I take an annual look at science shenanigans:

Retractions

Just call me "capricious"

A few months years ago, I was exhorted to buy Season #1 of "The Invaders" but I held out for better things. I just ordered a box set of the two seasons made (on the flimsy grounds that it also features an interview with Roy Thinnes [who's apparently been promoting the French re-issue] too).

Let's see how long I hold out against "Land of the Giants". Don't hold your breath.

Until just a few seconds ago...

... I had only one BBC recording of a play by JCW Brook — and that's a terrifying tale called "The Doppelganger" that I (first) heard in 1977. I've just snaffled a second play, originally broadcast as a quadrophonic recording for the (by me) much-lamented Saturday Night Theatre time-slot in April 1978. "The Tale of the Knight, the Witch and the Dragon" with a chap called Patrick Stewart as the Knight. Now all I need, of course, is one of those blasted round tuits.

Which reminds me...

... to update the latest A/V setup in tabular form.

Source   Audiolab input
Oppo Blu-ray   5.1
Humax Freesat   dab
PC media player   dtv
US NPR   hdmi #2
CD   cd
Minidisc   md
Cassette   tape

That "5.1" is a misnomer, as I'm only conveying the Oppo's downmixed stereo analogue audio whatever the digital audio format on a spinning silver disc.

Curiously...

... I've only just got around to watching Parker Posey's tour-de-force performance in "Broken English":

Broken English DVD

Considering Mr Postie dropped it off in mid-April, erm, 2010 I can't say this was one of my shorter response times. It was the first film directed by Zoe Cassavetes (yes, the daughter of John and of Gena Rowlands). Still, I've also now downloaded the Auto-Rip set of MP3s from its soundtrack CD (though, amusingly, the CD is currently out of stock and I won't therefore be charged for this fine music [by Scratch Massive] for a while).

Even more curiously...

... one of the cast is Roy Thinnes, though I confess I didn't recognise him. (It is, after all, some 47 years since I first saw him — see above.) I happened to spot his name scrolling by in the end credits. IMDB's picture of him is, I suspect, not the most recent.

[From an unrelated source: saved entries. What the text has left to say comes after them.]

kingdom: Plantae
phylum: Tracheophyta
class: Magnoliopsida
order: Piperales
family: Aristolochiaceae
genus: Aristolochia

I don't recall seeing him in "A Beautiful Mind" or the one episode of "The Sopranos" and I've not caught any of the myriad other things he's been in since 1967.

  

Footnotes

1  Somewhere to the west of Borneo.
2  John Brunner went into tantalisingly little detail on the workings of the "Delphic oracle" worldwide network that he predicted (and deployed to such good effect) in his novel "Shockwave Rider" four decades ago.
3  That subset of my titles that has a hint of homosexuality (for random example, the Alan Bennett-scripted "Prick up your Ears" made in 1987 and based on John Lahr's biography of Joe Orton) can be almost guaranteed to have the genre "Special Interest" attached to it. The database had the temerity to crash while I was loading it this morning to check my facts. And just patiently contemplating the scan of that particular film's back cover artwork while I was backing up a freshly-repaired copy of the database shows me that the fact that Richard Wilson appears in "Prick" (as a psychiatrist) has not currently been noted by any of the crowd of data suppliers. See what I mean about nit-picking?